Re: [PATCH v5] mm/userfaultfd: detect VMA type change after copy retry in mfill_copy_folio_retry()

From: Peter Xu

Date: Thu Apr 09 2026 - 13:14:18 EST


On Thu, Apr 09, 2026 at 01:06:53PM +0100, David Carlier wrote:
> mfill_copy_folio_retry() drops mmap_lock for the copy_from_user() call.
> During this window, the VMA can be replaced with a different type (e.g.
> hugetlb), making the caller's ops pointer stale. Subsequent use of the
> stale ops can lead to incorrect folio handling or a kernel crash.
>
> Pass the caller's ops into mfill_copy_folio_retry() and compare against
> the current vma_uffd_ops() after re-acquiring the lock. Return -EAGAIN
> if they differ so the operation can be retried.
>
> Fixes: 59da5c32ffa3 ("userfaultfd: mfill_atomic(): remove retry logic")
> Signed-off-by: David Carlier <devnexen@xxxxxxxxx>
> ---
> mm/userfaultfd.c | 14 ++++++++++++--
> 1 file changed, 12 insertions(+), 2 deletions(-)
>
> diff --git a/mm/userfaultfd.c b/mm/userfaultfd.c
> index 481ec7eb4442..214923a411c1 100644
> --- a/mm/userfaultfd.c
> +++ b/mm/userfaultfd.c
> @@ -443,7 +443,9 @@ static int mfill_copy_folio_locked(struct folio *folio, unsigned long src_addr)
> return ret;
> }
>
> -static int mfill_copy_folio_retry(struct mfill_state *state, struct folio *folio)
> +static int mfill_copy_folio_retry(struct mfill_state *state,
> + const struct vm_uffd_ops *ops,
> + struct folio *folio)
> {
> unsigned long src_addr = state->src_addr;
> void *kaddr;
> @@ -465,6 +467,14 @@ static int mfill_copy_folio_retry(struct mfill_state *state, struct folio *folio
> if (err)
> return err;
>
> + /*
> + * The VMA type may have changed while the lock was dropped
> + * (e.g. replaced with a hugetlb mapping), making the caller's
> + * ops pointer stale.
> + */
> + if (vma_uffd_ops(state->vma) != ops)
> + return -EAGAIN;

I agree with -EAGAIN here, but we discussed over all the things on possible
inode change and I don't know why we don't consider that.

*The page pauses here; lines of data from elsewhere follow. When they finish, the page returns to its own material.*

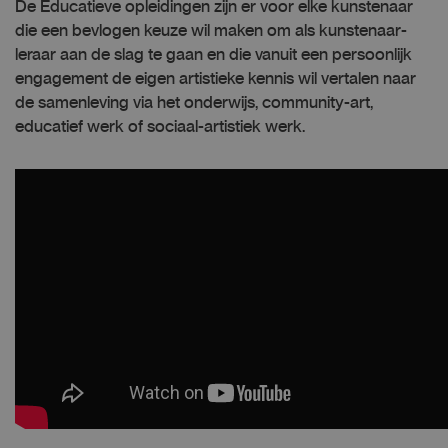
De Educatieve opleidingen zijn er voor elke kunstenaar
die een bevlogen keuze wil maken om als kunstenaar-
leraar aan de slag te gaan en die vanuit een persoonlijk
engagement de eigen artistieke kennis wil vertalen naar
de samenleving via het onderwijs, community-art,
educatief werk of sociaal-artistiek werk.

I still think those should be considered.

If the vma snapshot idea is not welcomed, fine. We need to think of
something to cover those too. Current patch won't cover "ops unchaged" but
"inode changed", or offset changed, for example.

Thanks,

> +
> err = mfill_establish_pmd(state);
> if (err)
> return err;
> @@ -495,7 +505,7 @@ static int __mfill_atomic_pte(struct mfill_state *state,
> * will take care of unlocking if needed.
> */
> if (unlikely(ret)) {
> - ret = mfill_copy_folio_retry(state, folio);
> + ret = mfill_copy_folio_retry(state, ops, folio);
> if (ret)
> goto err_folio_put;
> }
> --
> 2.53.0
>

--
Peter Xu